View Full Version : Copyright violations - search engine ignoring META ROBOTS NOARCHIVE

03-13-2007, 09:17 AM
I discovered yesterday that the "search engine" http://www.hereuare.com is linking to and serving up cached copies of webpages in its search results even when said pages use the META ROBOTS NOARCHIVE instruction. What is particularly interesting is that it appears that they are using DMOZ as the root source for their "index/directory" but not crediting DMOZ. I say this, because I'm observing an uncanny correlation between my pages that are in the HereUare archive and my pages that are linked to by DMOZ. I've also discovered that Google is indexing the archived copies of other people's webpages (this is how I discovered this was happening).

If you are like me and prohibit search engines from serving up cached versions of your webpages, you should do a search to find out how many pages from your site this search engine is caching. You should also send HereUare and their upstream web hosting firm a DMCA cease and desist notice.

HereUare.com's web hosting provider is Above.net and the copyright agent for Above.net is:

Robert Sokota, Esq.
General Counsel
AboveNet Communications, Inc.
360 Hamilton Avenue
White Plains, New York 10601

HereUare should not be allowed to get away with flaunting copyright laws and ignoring the META ROBOTS NOARCHIVE instruction. Maybe if enough of us complain to Above.net we can get them shut down until they clean up their act. :flare:

03-13-2007, 01:40 PM
Why don't you want search engines caching your website?

03-13-2007, 02:56 PM

03-13-2007, 04:21 PM
Why would they scrape the cache? To avoid detection?

03-13-2007, 05:00 PM
Simply put I don't allow SE's to cache my site, I don't need a reason for this. The site in question totally ignores the META ROBOTS NOARCHIVE instruction, which removes any "fair use" copyright defense they might have. In addition, I'm very certain that they grabbed all of the DMOZ directory database and do not provide credit as is required.

The "SE" in question is nothing more than a large scale site scraper that does not respect copyrights disguised as a search engine. They need to be brought to their knees or at least made to comply with the norms of SE behavior in regards to caching webpages and using the DMOZ directory.

03-14-2007, 12:16 PM
So yesterday I went through and compiled a list of URLs of pages the SE in question had cached from my site and built up a list of over 700 URLs that were cached copies of my site. I believe that they are actually caching my entire site ~20,000 pages, but I think the list I compiled was enough to prove willful infringement. I am now sending the list along with a notarized DMCA take down notice to the copyright agent for their web hosting provider.

To think all they needed to do was simply respect the META ROBOTS NOARCHIVE instruction and there would have been no problems. It just floors me that someone who apparently wants to become a "legitimate" SE didn't implement such a simple detail. It really makes you wonder. :confused:

03-16-2007, 10:09 PM
Guys what Ken is saying is that their scraped cached page is actually being indexed and they are getting traffic from copying his pages if I understand right.

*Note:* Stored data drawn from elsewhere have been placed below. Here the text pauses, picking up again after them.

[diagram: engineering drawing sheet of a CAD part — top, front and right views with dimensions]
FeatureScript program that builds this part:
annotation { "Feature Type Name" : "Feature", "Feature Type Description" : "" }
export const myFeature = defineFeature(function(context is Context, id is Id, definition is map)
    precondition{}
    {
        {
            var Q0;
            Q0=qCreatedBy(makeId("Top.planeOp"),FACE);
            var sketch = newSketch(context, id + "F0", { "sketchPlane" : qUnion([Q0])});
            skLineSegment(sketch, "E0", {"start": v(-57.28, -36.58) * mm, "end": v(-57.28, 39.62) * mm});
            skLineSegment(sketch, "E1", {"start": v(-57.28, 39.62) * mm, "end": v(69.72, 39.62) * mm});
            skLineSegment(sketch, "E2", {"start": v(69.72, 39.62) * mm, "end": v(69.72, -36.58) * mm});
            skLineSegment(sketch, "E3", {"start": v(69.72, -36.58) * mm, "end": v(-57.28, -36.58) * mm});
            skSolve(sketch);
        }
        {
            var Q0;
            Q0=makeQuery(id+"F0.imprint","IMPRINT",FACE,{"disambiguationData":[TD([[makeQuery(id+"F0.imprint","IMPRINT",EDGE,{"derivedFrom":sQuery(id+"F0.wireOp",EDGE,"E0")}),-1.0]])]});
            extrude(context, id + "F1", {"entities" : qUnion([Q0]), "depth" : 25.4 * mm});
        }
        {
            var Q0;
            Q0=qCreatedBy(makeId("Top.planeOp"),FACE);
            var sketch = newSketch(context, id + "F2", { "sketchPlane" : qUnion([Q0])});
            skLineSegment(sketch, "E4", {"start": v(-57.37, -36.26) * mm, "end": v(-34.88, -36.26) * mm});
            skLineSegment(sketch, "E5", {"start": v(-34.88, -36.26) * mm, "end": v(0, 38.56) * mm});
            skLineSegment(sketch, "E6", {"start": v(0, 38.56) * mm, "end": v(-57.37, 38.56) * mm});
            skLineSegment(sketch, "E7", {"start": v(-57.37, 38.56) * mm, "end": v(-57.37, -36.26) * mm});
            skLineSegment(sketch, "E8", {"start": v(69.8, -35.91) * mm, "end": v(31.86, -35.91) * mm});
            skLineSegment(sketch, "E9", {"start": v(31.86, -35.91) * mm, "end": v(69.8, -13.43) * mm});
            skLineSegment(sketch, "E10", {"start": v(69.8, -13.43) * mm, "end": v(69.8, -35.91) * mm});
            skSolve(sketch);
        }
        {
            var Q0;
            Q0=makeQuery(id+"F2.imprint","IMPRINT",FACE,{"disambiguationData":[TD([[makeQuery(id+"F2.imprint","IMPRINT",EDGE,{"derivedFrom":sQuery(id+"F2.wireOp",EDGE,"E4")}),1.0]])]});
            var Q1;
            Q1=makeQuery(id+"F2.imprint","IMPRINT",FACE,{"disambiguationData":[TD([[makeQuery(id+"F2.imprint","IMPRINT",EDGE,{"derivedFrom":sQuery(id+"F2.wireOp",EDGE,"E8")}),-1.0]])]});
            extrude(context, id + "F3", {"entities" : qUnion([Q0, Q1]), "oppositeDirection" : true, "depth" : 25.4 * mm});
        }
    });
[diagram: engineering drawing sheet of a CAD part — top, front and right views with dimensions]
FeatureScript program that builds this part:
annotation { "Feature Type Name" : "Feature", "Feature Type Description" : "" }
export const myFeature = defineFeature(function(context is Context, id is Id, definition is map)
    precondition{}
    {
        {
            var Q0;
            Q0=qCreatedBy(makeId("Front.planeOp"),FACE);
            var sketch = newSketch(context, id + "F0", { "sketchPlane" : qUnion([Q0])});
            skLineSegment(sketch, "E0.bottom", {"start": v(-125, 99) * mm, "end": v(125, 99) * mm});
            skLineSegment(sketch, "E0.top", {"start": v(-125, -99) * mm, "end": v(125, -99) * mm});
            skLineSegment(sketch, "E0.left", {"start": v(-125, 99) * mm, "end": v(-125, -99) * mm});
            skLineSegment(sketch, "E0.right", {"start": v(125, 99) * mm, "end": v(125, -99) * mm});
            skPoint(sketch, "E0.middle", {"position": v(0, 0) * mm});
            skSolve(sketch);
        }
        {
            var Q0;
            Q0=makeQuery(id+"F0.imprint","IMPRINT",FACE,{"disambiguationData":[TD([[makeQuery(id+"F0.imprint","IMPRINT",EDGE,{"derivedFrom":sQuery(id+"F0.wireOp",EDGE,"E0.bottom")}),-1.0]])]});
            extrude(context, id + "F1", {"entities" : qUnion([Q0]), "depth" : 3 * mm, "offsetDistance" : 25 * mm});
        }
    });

This is an old trick that some directories used in the old days, get suckers to submit their meta data, then the directory ends up ranking for those terms many times ahead of the website itself or in place of the website.

Ken I think you should file a major lawsuit, DMCA is strong and you could end up in the news and get some publicity for this claim, with the right law firm maybe you could win a financial settlement too!

03-17-2007, 08:57 AM
Anthony, you understand everything correctly.

I sent the perp an email cease and desist notice and when I didn't hear from them after a couple of days I mailed an DMCA take down notice to their network provider (the owner of their IP address). I included a 16 page table of urls for infringing copies and their corresponding page on my site. I listed around 700 offending URLs, but I suspect the number was closer to 20,000 - 40,000 offending pages.

I now have to wait and see what happens.

03-17-2007, 09:25 AM
I would find an IP law firm and file a lawsuit against the company and the host Ken, you need to do this ASAP.

If you need a law firm that handles this sort of case let me know!

03-17-2007, 10:25 AM
If I need to go as far as bringing in an IP law firm, I will, but normally I follow the practice of issuing a cease and desist notice to the offender, then if I get no response a DMCA take down notice to their provider. I've never had to proceed beyond a DMCA take down notice.